- Data extracts -
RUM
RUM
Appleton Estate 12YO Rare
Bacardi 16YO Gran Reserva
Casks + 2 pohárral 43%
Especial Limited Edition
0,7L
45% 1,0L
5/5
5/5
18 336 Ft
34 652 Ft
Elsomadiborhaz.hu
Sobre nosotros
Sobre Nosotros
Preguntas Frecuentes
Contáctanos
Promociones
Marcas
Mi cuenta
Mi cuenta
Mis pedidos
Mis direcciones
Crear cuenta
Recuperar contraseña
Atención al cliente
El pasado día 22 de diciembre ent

--

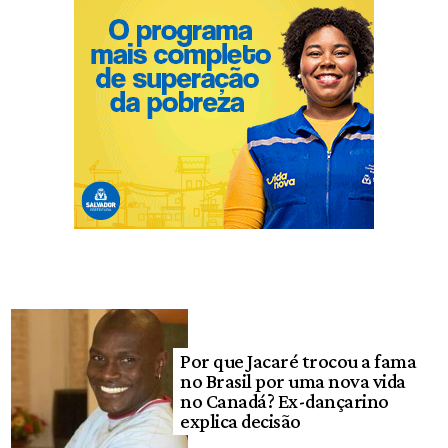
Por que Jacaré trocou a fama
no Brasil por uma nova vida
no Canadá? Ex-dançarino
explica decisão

--

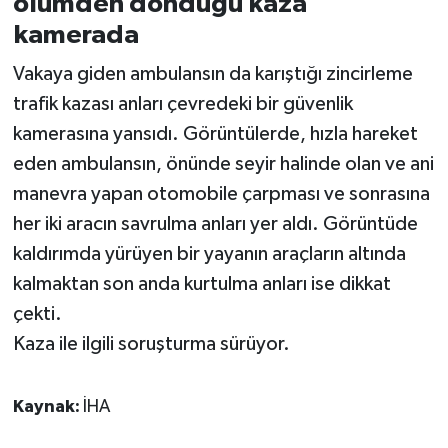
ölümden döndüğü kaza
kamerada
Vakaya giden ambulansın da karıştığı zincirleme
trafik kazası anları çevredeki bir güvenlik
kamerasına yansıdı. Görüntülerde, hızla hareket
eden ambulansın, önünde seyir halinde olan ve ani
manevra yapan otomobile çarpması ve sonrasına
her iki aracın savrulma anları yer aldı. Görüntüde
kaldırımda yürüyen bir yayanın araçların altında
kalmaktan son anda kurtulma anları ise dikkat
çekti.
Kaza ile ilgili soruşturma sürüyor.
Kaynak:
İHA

- Problem requirements -
Using the records above, copy word for word the line with "no Brasil por uma nova vida", the line with "explica decisão", and every line between them.

- Answer box -
no Brasil por uma nova vida
no Canadá? Ex-dançarino
explica decisão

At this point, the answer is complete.